Stored items:
******

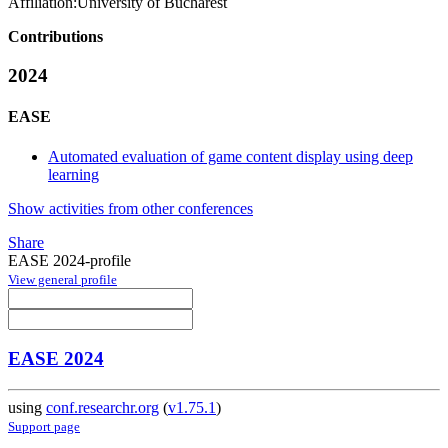
Affiliation:
University of Bucharest
Contributions
2024
EASE
Automated evaluation of game content display using deep
learning
Show activities from other conferences
Share
EASE 2024-profile
View general profile
EASE 2024
using
conf.researchr.org
(
v1.75.1
)
Support page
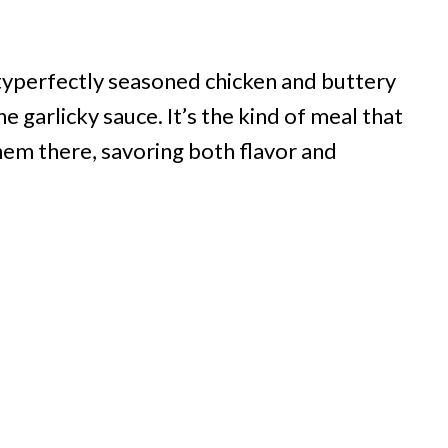
cityperfectly seasoned chicken and buttery
 garlicky sauce. It’s the kind of meal that
em there, savoring both flavor and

******

Can you give back the text of every entry above, line for line and unchanged, leaving the pictures out?

Affiliation:
University of Bucharest
Contributions
2024
EASE
Automated evaluation of game content display using deep
learning
Show activities from other conferences
Share
EASE 2024-profile
View general profile
EASE 2024
using
conf.researchr.org
(
v1.75.1
)
Support page
cityperfectly seasoned chicken and buttery
 garlicky sauce. It’s the kind of meal that
em there, savoring both flavor and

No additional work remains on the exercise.